Two-Wheel Drifting Through Long, Fast Turns with Sean Hamblin
Intro and Photos by Garth Milan
Turns on motocross tracks are often deceiving. For instance, slow, rutted corners appear much more difficult to rail through than long, sweeping ones without grooves because of the intimidation factor associated with the ruts. However, fast and sweeping turns are sometimes actually tougher to keep pace in and require a completely different method of riding altogether due to their lack of traction and banking—there’s nothing to “lay your bike into. The high amount of speed doesn’t help matters, either, making these corners even more scary and intimidating due to the sheer velocity being achieved.
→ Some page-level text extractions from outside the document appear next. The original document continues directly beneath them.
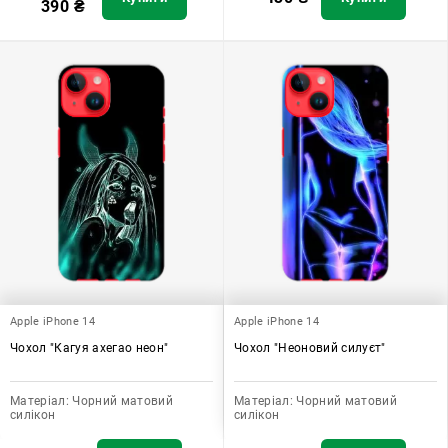
390
₴
Apple iPhone 14
Apple iPhone 14
Чохол "Кагуя ахегао неон"
Чохол "Неоновий силуєт"
Матеріал:
Чорний матовий
Матеріал:
Чорний матовий
силікон
силікон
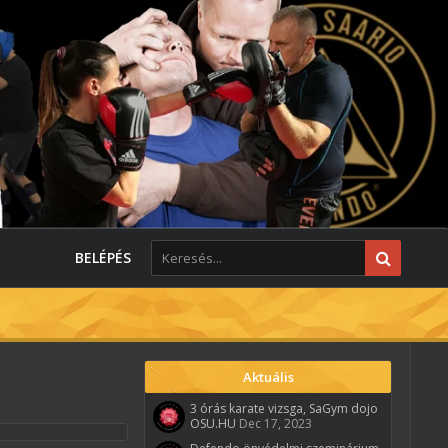
BELÉPÉS
Aktuális
3 órás karate vizsga, SaGym dojo
OSU.HU
Dec 17, 2023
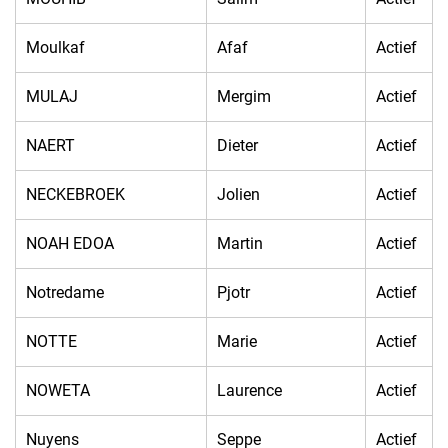
Moulkaf
Afaf
Actief
MULAJ
Mergim
Actief
NAERT
Dieter
Actief
NECKEBROEK
Jolien
Actief
NOAH EDOA
Martin
Actief
Notredame
Pjotr
Actief
NOTTE
Marie
Actief
NOWETA
Laurence
Actief
Nuyens
Seppe
Actief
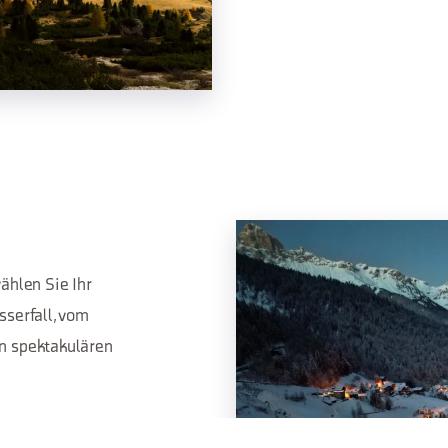
ählen Sie Ihr
serfall, vom
n spektakulären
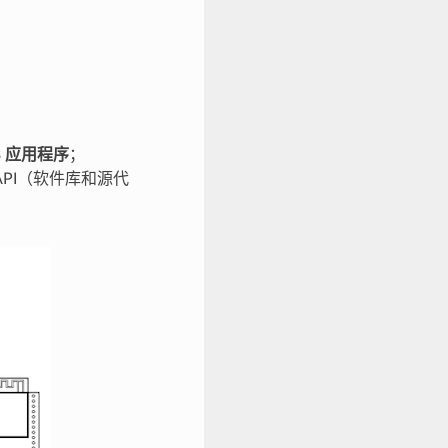
3
应用程序
；
API（软件库和源代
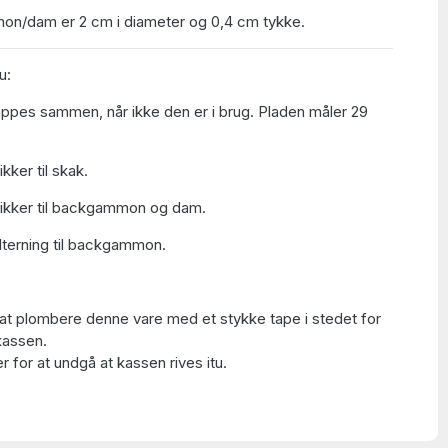
mon/dam er 2 cm i diameter og 0,4 cm tykke.
u:
lappes sammen, når ikke den er i brug. Pladen måler 29
kker til skak.
rikker til backgammon og dam.
alterning til backgammon.
at plombere denne vare med et stykke tape i stedet for
kassen.
 for at undgå at kassen rives itu.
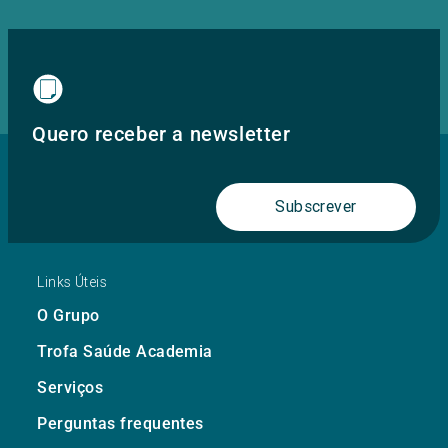
Quero receber a newsletter
Subscrever
Links Úteis
O Grupo
Trofa Saúde Academia
Serviços
Perguntas frequentes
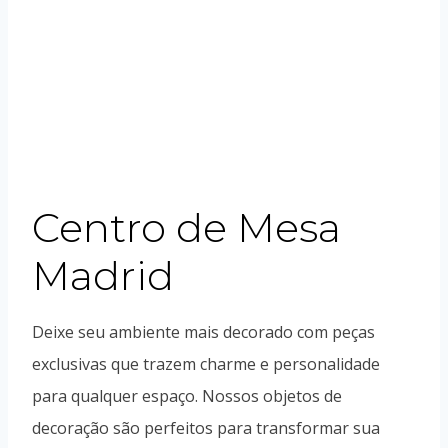
Centro de Mesa
Madrid
Deixe seu ambiente mais decorado com peças
exclusivas que trazem charme e personalidade
para qualquer espaço. Nossos objetos de
decoração são perfeitos para transformar sua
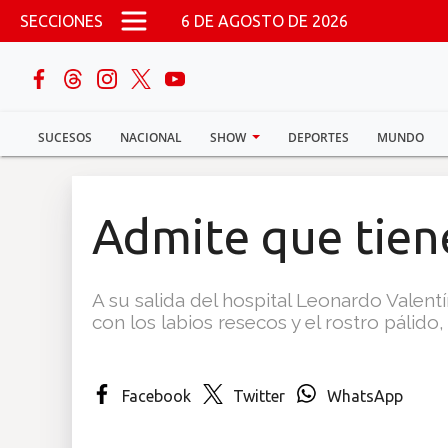
Pasar al contenido principal
SECCIONES
6 DE AGOSTO DE 2026
buscar
SUCESOS
NACIONAL
SHOW
DEPORTES
MUNDO
Sucesos
Nacional
Admite que tien
Política
A su salida del hospital Leonardo Valent
Show
con los labios resecos y el rostro pálid
Deportes
Facebook
Twitter
WhatsApp
Mundo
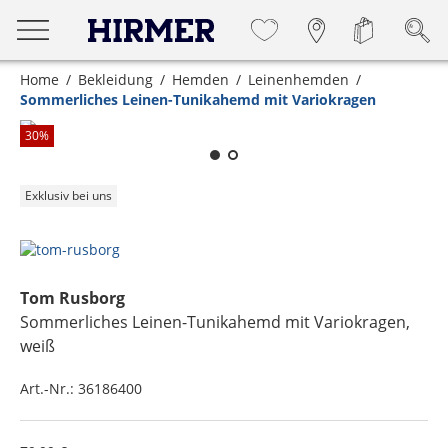
Home
Bekleidung
Hemden
Leinenhemden
Sommerliches Leinen-Tunikahemd mit Variokragen
Zum Zoomen lange berühren
30
%
Exklusiv bei uns
Tom Rusborg
Sommerliches Leinen-Tunikahemd mit Variokragen
,
weiß
Art.-Nr.:
36186400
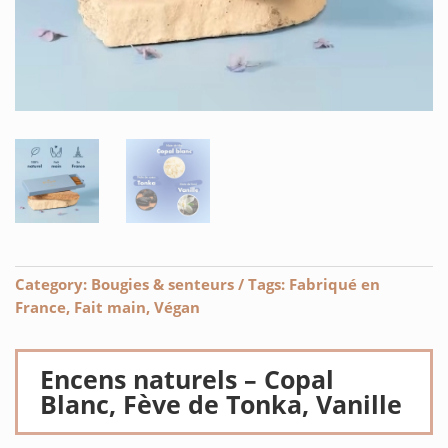
Category:
Bougies & senteurs
Tags:
Fabriqué en
France
,
Fait main
,
Végan
Encens naturels – Copal
Blanc, Fève de Tonka, Vanille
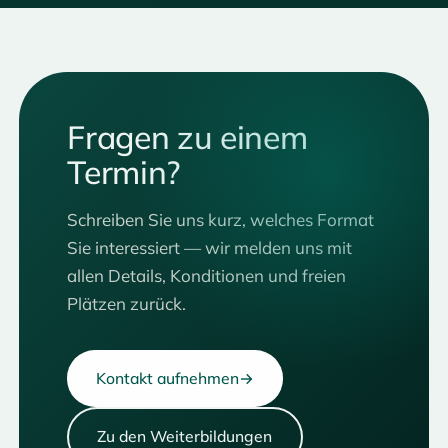
Fragen zu einem
Termin?
Schreiben Sie uns kurz, welches Format
Sie interessiert — wir melden uns mit
allen Details, Konditionen und freien
Plätzen zurück.
Kontakt aufnehmen
→
Zu den Weiterbildungen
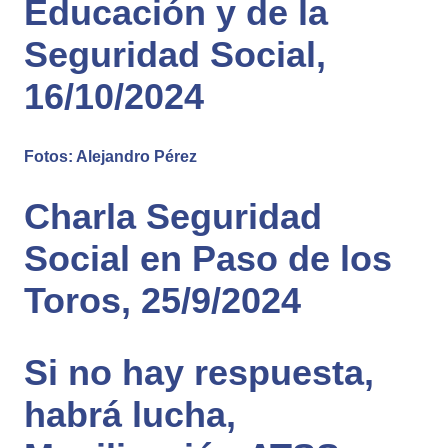
Educación y de la
Seguridad Social,
16/10/2024
Fotos: Alejandro Pérez
Charla Seguridad
Social en Paso de los
Toros, 25/9/2024
Si no hay respuesta,
habrá lucha,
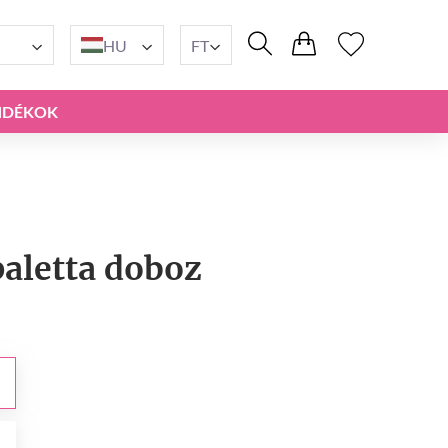
HU
FT
NDÉKOK
paletta doboz
t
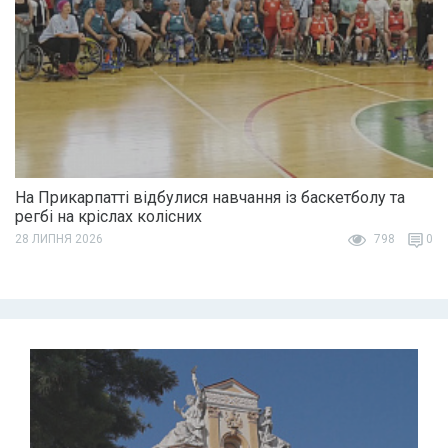
На Прикарпатті відбулися навчання із баскетболу та
регбі на кріслах колісних
28 ЛИПНЯ 2026
798
0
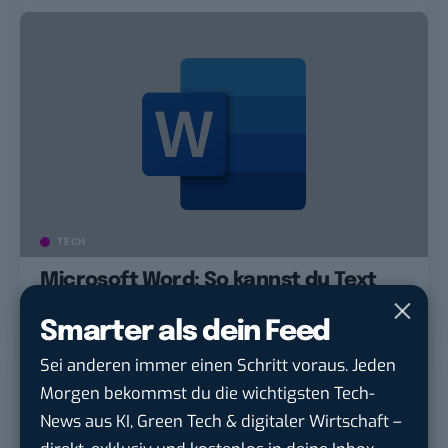
TECH
Microsoft Word: So kannst du Text
ohne Formatierung kopieren
Smarter als dein Feed
Sei anderen immer einen Schritt voraus. Jeden
Morgen bekommst du die wichtigsten Tech-
News aus KI, Green Tech & digitaler Wirtschaft –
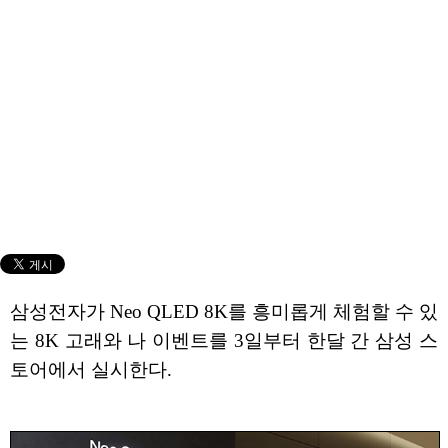
삼성전자가 Neo QLED 8K를 흥미롭게 체험할 수 있
는 8K 고래와 나 이벤트를 3일부터 한달 간 삼성 스
토어에서 실시한다.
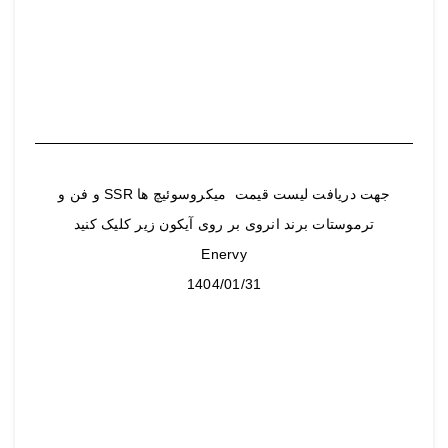
جهت دریافت لیست قیمت میکروسوئیچ ها SSR و فن و
ترموستات برند انروی بر روی آیکون زیر کلیک کنید
Enervy
1404/01/31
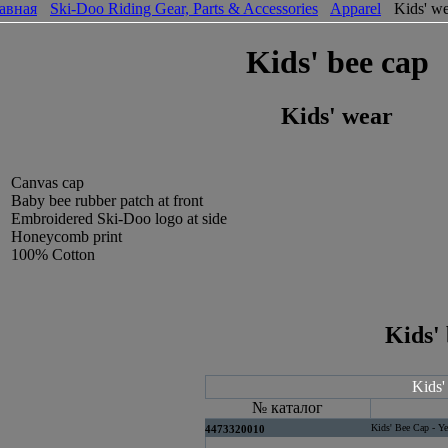
авная
Ski-Doo Riding Gear, Parts & Accessories
Apparel
Kids' w
Kids' bee cap
Kids' wear
Canvas cap
Baby bee rubber patch at front
Embroidered Ski-Doo logo at side
Honeycomb print
100% Cotton
Kids'
Kids'
№ каталог
Kids' Bee Cap - Y
4473320010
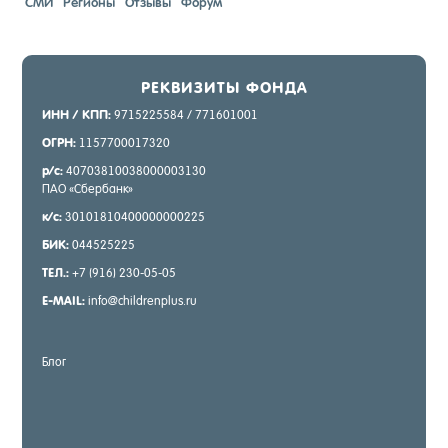
СМИ
Регионы
Отзывы
Форум
РЕК­ВИ­ЗИТЫ ФОН­ДА
ИНН / КПП:
9715225584 / 771601001
ОГРН:
1157700017320
р/с:
40703810038000003130
ПАО «Сбер­банк»
к/с:
30101810400000000225
БИК:
044525225
ТЕЛ.:
+7 (916) 230-05-05
E-MAIL:
info@childrenplus.ru
Блог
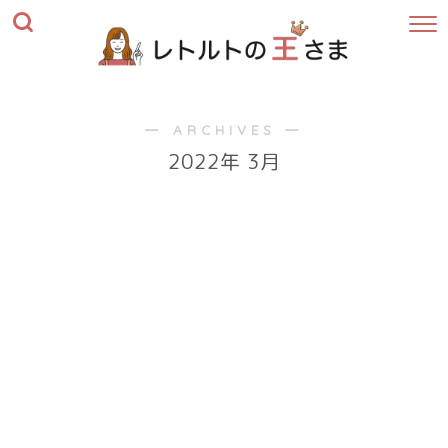
― ARCHIVES ―
2022年 3月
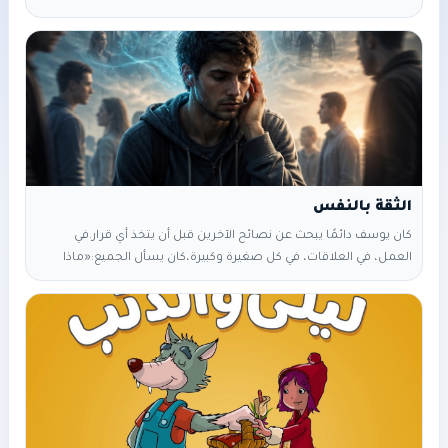
ما حدا يبعتلها تعليق او رسالة، ترد عليه بسرعة…..وإذا حدا طلب منها
نصيحة، بتساعده بكل حب. ومع الأيام، كبر حسابها، وصار عندها آلاف
المتابعين، وبلّشت الشركات تبعتلها هدايا و تحكي معها. بس شوي
شوي… تغيّرت. و إذا شافت رسالة من حدا من
كان يوسف دائمًا يبحث عن نصائح الآخرين قبل أن يتخذ أي قرار. في
العمل، في العلاقات، في كل صغيرة وكبيرة، كان يسأل الجميع: «ماذا
أفعل؟» «هل هذا صحيح؟» مرت الأيام، وكانت الفرص تضيع منه واحدة تلو
الأخرى. حتى المشاريع الصغيرة التي يمكنه القيام بها بمفرده، كان يتراجع
خوفًا من الخطأ. وذات يوم، جلس أمام المرآة في غرفته، نظر إلى وجهه،
وبدأ يسأل نفسه بصوت خافت: «ماذا لو كنت الشخص الوحيد الذي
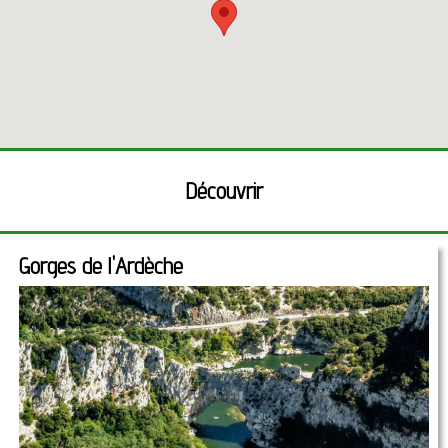
Découvrir
Gorges de l'Ardèche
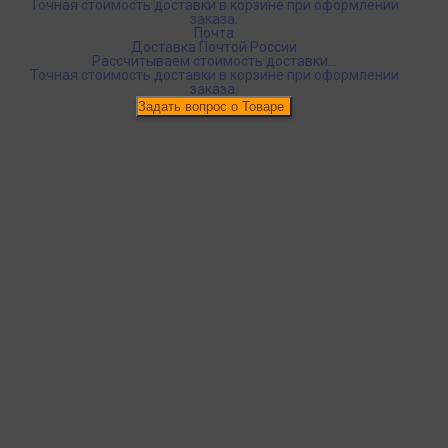
Точная стоимость доставки в корзине при оформлении
заказа.
Почта
Доставка Почтой России
Рассчитываем стоимость доставки...
Точная стоимость доставки в корзине при оформлении
заказа.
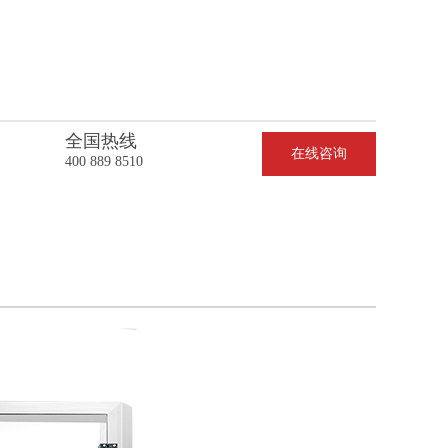
全国热线
在线咨询
400 889 8510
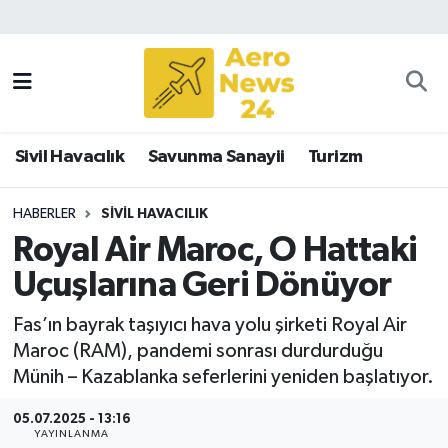
Sivil Havacılık
Savunma Sanayii
Sivil Havacılık
Savunma Sanayii
Turizm
Turizm
HABERLER
SIVIL HAVACILIK
Royal Air Maroc, O Hattaki
Uçuşlarına Geri Dönüyor
Fas’ın bayrak taşıyıcı hava yolu şirketi Royal Air
Maroc (RAM), pandemi sonrası durdurduğu
Münih – Kazablanka seferlerini yeniden başlatıyor.
05.07.2025 - 13:16
YAYINLANMA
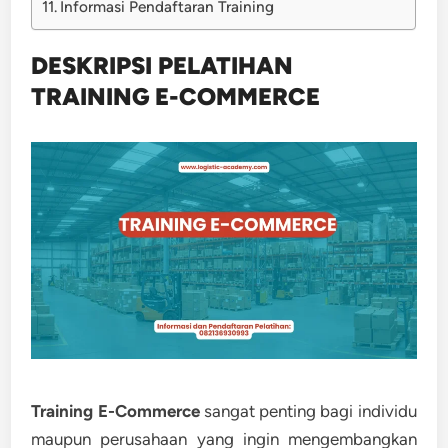
Informasi Pendaftaran Training
DESKRIPSI PELATIHAN
TRAINING E-COMMERCE
Training E-Commerce
sangat penting bagi individu
maupun perusahaan yang ingin mengembangkan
Never is this rule truer than on turns like the one Sean Hamblin is shredding through in the accompanying photos. The size and length of this elongated berm made it tough enough to go fast through, but consider that the turn is nowhere near banked enough to lock into and is slipperier than a banana peel and things really start to get tough! With no ruts or loam to depend on, Hamblin was forced to make use of his throttle, clutch, and body positioning to go ridiculously fast through this normally awkward and slow turn. Pay attention; even if you don’t take corners like Sean does yet, by studying his technique someday you too might be doing a little two-wheel drifting of your own…
COMIN’ IN HOT!
“I enter this corner on the gas, going fast from the long straightaway before it. As I come in, I realize that there’s not much traction here and nothing to lay the bike into, so I need to be ready to lose traction; it’s inevitable. To prepare I get my lower body in the center of the seat and put my head and shoulders slightly over the front of the bike. This way I can pivot the bike around my head and shoulders and use them as a center balancing point. I drop the bike over slightly and start leaning into it, but at the same time I put pressure on the outside peg to keep things balanced.
DOWNSHIFT TO SLIDE
“The key to going fast through this turn is to downshift quick enough to get your rear end to slightly break loose, kind of like the Super Moto guys do when they enter corners. I give the bike two quick downshifts, letting the clutch out fast and keeping the bike at high rpm. Combined with the leaning I’m already doing, this starts my two-wheeled slide. You basically have to create your own traction through balancing the bike once it starts sliding, but after a few times practicing this it becomes much easier. Remember to use your legs when steering—this always helps.
EASE IT ON
“I always keep one finger on the clutch just in case the back end starts to break loose or I suddenly need more power, and beyond that I am very careful with throttle application. Ease it on; don’t just pin it, or you’ll wind up doing a big donut halfway through. I also like to get low on the bike, and while I’m getting on the gas I make sure to stay balanced and centered so I can react to traction changes.